Yeni İktisat Programı’nın gerçekçi bir formda hazırlandığını ve Kalkınma Planı’nda yüzde 4,3 olarak iddia edilen 2019-2023 büyüme ortalamasının yüzde 3,4’e güncellendiğini lisana getiren Oktay, “Gecikmeler olsa da amaçlarımıza ulaşma noktasında kararlıyız.” dedi.
Kimi milletvekillerinin, “tek adam rejimi” tenkitlerine değinen Oktay, “Çalışmalarımızı da kararlarımızı da uygulamalarımızı da kabinede, yürütmede ‘tek adam’ üzerinden götürmüyoruz. Bizde grup çalışması, istişare, dataya dayalı karar alma temeldir.” diye konuştu.

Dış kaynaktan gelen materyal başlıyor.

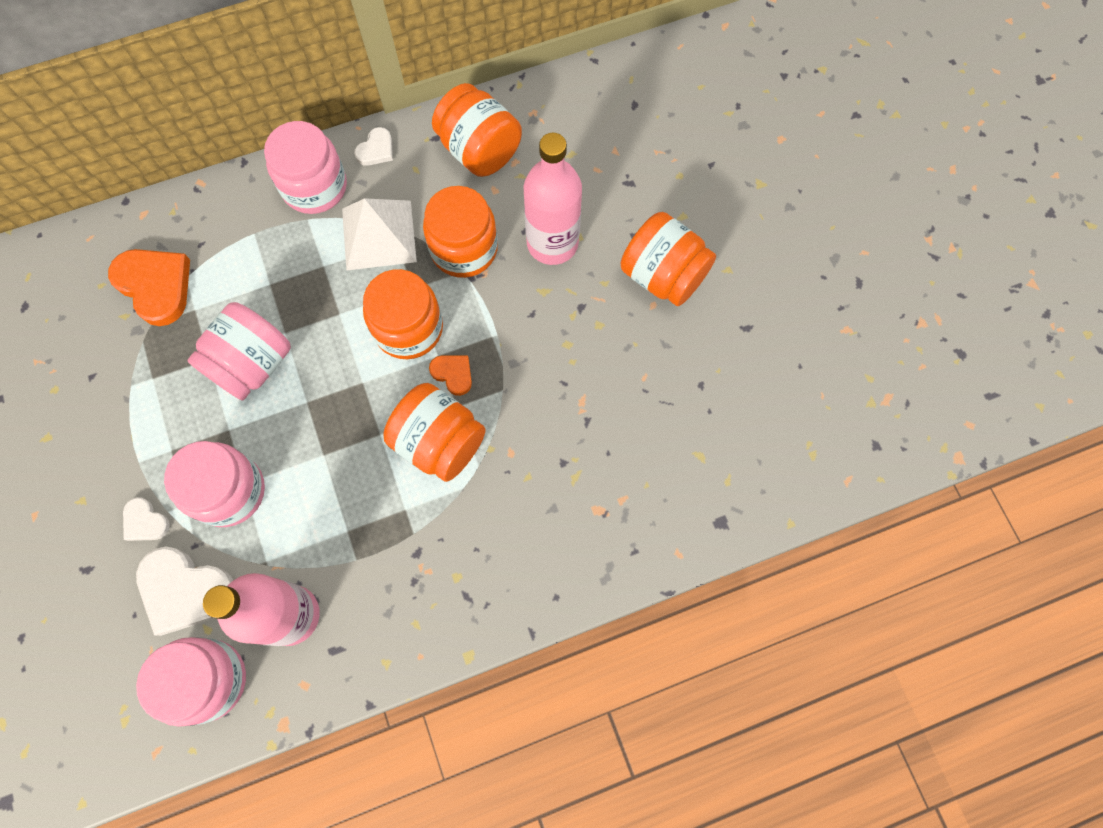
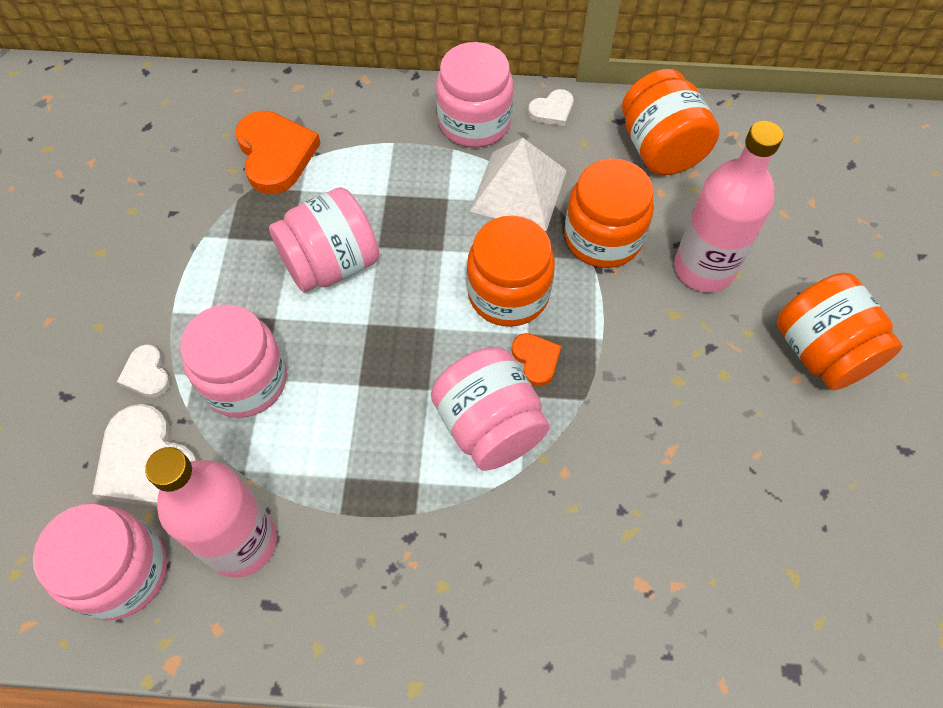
camera: 25 degrees right, 10 degrees down
orange jar [383,383,486,482] -> pink jar [431,347,550,471]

“Cumhurbaşkanlığı Hükümet Sistemi ile kurumsallaşmadan uzaklaşıldığı” tenkitlerinin gerçeği yansıtmadığını belirten Oktay, “Özellikle milletlerarası toplulukta ve bölgemizde devam eden bütün hadiseleri da düşündüğünüzde aslında son derece süratli, esnek, kararlı gidişimiz, gerçek kararların alınıyor olması aslında tam da kurumsallaştığımızın tabiridir.” dedi.
“Dünyada en güçlü ordulardan biri TSK”
Oktay, yurt içi ve yurt dışında son derece muvaffakiyetle devam eden operasyonlara bakıldığında Türk Silahlı Kuvvetlerinin zayıflatıldığını argüman etmenin, söylenecek son kelam olduğunu lisana getirerek, “Dünyada en güçlü ordulardan biri Türk Silahlı Kuvvetleridir. Bununla bence övünç, kıvanç duymalıyız.” dedi.
Oktay, “Bizim şu yahut bu halde rastgele bir bahiste yargı erkine müdahalemiz asla kelam konusu değil, aslında kelam konusu olamaz. Sistemde üç erkin birlikte çalıştığına yürekten inanıyoruz.” diye konuştu.
Bütçe teklifinde MİT’in envanterine tenkitlere karşılık veren Oktay, şöyle konuştu:
“Sizden saklanılan bir şey değil bu. Milletlerarası manada faaliyet gösteren bir kurumun memleketler arası topluluğa açıklanabilecek tüm envanteri ne kadar gerçekçidir. Bunun sıfır olması, sıfır manasında değil. Bir evvelki yıllarda da verilen bir şeydir bu. MİT’in kapasitesi kafidir. MİT ülkenin güvenliği açısından her türlü faaliyeti, kanunların ve Anayasa’nın kendisine verdiği yetki kapsamında son derece başarılı olarak yürütmektedir. Biz de yürütme olarak tekrar yetkimiz çerçevesinde her türlü gereksinimini karşılıyoruz.”